Pittsburgh Pirates’ Neil Walker, right, slides to score as San Francisco Giants catcher Buster Posey waits for the ball in the first inning of a baseball game on Monday in San Francisco. Walker scored on a sacrifice fly by Pittsburgh’s Gregory Polanco.

Agencies/Los Angeles

Vance Worley tossed a four-hitter for his first shutout, and the Pittsburgh Pirates pounded Madison Bumgarner early in a 5-0 win over the struggling Giants on Monday.

''Just glad I gave them something fun to watch,’’ said Worley, who didn’t grow up a Giants fan but heard ‘’a lot of lip’’ from friends after coming up in the Phillies organisation.

Worley sure seems to bring his best against San Francisco.

Worley (4-1) struck out three and walked one in an efficient 100-pitch outing. His only other complete game came in a 7-2 win over the Giants on July 26, 2011, in Philadelphia.

Four players drove in a run off Bumgarner (12-8) in the first, and Josh Harrison hit his seventh homer in the second to provide all of Pittsburgh’s pop

Worley worked over batters the rest of the way to hand San Francisco its fifth straight loss and 12th shutout this season.

The right-hander was acquired from Minnesota on March 25 for a player to be named or cash. He spent time in extended spring training and with Triple-A Indianapolis before being thrust into Pittsburgh’s rotation because of injuries.

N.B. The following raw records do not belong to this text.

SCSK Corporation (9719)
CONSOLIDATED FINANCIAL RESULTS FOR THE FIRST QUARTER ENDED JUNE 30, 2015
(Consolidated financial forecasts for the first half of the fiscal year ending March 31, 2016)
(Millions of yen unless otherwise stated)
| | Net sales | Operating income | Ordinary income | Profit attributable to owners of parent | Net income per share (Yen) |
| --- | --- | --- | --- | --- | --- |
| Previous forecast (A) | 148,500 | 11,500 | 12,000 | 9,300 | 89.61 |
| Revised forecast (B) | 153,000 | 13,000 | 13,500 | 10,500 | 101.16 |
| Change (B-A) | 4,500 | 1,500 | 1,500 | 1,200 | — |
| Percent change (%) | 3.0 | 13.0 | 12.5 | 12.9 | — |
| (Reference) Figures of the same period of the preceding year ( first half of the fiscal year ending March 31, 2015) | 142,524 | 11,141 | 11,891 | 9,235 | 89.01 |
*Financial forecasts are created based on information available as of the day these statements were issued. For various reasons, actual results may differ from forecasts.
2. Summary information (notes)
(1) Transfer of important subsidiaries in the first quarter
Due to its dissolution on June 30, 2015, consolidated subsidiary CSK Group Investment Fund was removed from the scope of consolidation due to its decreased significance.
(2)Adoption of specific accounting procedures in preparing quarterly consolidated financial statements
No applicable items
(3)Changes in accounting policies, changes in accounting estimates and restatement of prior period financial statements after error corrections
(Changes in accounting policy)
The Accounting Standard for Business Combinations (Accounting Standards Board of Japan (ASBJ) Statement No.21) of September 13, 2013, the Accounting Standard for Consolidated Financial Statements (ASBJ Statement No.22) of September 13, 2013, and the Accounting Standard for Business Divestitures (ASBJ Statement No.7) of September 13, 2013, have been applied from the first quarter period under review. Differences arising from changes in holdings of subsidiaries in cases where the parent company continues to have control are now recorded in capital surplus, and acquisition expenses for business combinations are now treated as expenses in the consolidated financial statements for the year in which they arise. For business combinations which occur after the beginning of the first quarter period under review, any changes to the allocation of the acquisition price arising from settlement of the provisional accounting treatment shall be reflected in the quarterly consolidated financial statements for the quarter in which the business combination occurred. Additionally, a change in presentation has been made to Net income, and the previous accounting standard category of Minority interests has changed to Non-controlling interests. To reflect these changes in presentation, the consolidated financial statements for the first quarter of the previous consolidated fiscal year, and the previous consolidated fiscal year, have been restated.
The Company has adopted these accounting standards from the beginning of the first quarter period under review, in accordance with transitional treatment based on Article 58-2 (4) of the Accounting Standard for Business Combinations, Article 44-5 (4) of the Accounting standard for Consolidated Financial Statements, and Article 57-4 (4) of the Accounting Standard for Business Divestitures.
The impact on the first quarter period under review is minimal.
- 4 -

Worley has made the most of his opportunities in the majors. He has a 2.54 ERA in eight appearances this season, including seven starts

"He had to fight back. He had to make some adjustments,’’ Pirates manager Clint Hurdle said. "He’s been focused. He’s been prepared. He’s not doing anything he hasn’t done before. His confidence is playing. The command is what’s showing up.”

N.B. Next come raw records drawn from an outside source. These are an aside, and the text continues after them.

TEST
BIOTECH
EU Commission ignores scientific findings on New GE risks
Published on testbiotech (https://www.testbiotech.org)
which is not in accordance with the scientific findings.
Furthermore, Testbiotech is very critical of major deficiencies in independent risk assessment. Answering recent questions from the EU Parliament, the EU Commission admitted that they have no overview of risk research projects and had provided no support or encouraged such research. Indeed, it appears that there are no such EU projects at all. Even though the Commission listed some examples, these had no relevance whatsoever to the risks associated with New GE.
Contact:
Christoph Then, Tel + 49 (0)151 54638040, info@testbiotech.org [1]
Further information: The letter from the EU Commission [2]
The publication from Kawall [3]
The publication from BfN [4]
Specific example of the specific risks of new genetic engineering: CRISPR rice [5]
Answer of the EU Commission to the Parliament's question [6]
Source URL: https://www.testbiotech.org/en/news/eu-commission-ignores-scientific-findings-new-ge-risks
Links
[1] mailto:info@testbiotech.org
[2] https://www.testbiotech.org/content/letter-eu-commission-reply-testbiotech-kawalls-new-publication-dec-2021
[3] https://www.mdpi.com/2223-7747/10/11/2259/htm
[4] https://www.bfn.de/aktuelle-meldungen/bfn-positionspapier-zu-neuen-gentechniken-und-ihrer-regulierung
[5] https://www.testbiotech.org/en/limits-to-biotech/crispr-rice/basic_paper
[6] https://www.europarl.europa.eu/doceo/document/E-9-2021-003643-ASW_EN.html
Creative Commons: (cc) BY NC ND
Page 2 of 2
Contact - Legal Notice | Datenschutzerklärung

Elsewhere, Rookie right-hander Jake Odorizzi delivered another strong outing as the Tampa Bay Rays rallied for a 2-1 victory over the Milwaukee Brewers.

The 24-year-old had outdueled Cardinals ace Adam Wainwright in his previous start and on Monday outlasted Brewers veteran Kyle Lohse, allowing one run and three hits over seven innings.

James Loney hit a two-run single in the sixth inning to lift Tampa Bay (52-54) to their 10th win in their last 11 games, continuing a surge back into playoff contention.

The Rays moved to within seven games of the idle AL East-leading Orioles.

The Brewers (59-48), who lead the NL Central, are on a tough six-game road trip against Tampa Bay and St Louis.

Scoring four runs in the bottom of the ninth, the Miami Marlins earned a walk-off 7-6 win over the Washington Nationals.

With two outs in the ninth, Miami (52-53) second baseman Jeff Baker singled to deep left off lefty reliever Jerry Blevins and the Marlins recorded their eighth win in nine games.

Washington (57-46) led 6-0 with two outs in the seventh inning but let it get away. The Nationals’ lead over the Atlanta Braves in the National League East is down to a half-game.

Evan Gattis homered leading off the seventh inning to break up a scoreless duel between Ervin Santana and San Diego fill-in starter Jason Lane, and the Braves defeated the Padres 2-0.

Santana (10-6) allowed five hits in eight innings, walked none and matched his career high with 11 strikeouts.

Atlanta (58-48) pulled to within a half-game of Washington in the NL East.

Brett Oberholtzer tossed a solid outing and the Houston Astros backed him with four home runs in a win over the Major League-best Oakland Athletics.

Oberholtzer (3-7) surrendered three runs over 6 2/3 innings and retired seven consecutive batters before Athletics shortstop Jed Lowrie chased him with a two-out triple to left field in the seventh inning.

The Astros (43-63) snapped a five-game losing streak while the Athletics (65-40) failed to match the franchise record of 66 wins through 105 games set in 1971 and matched four years later.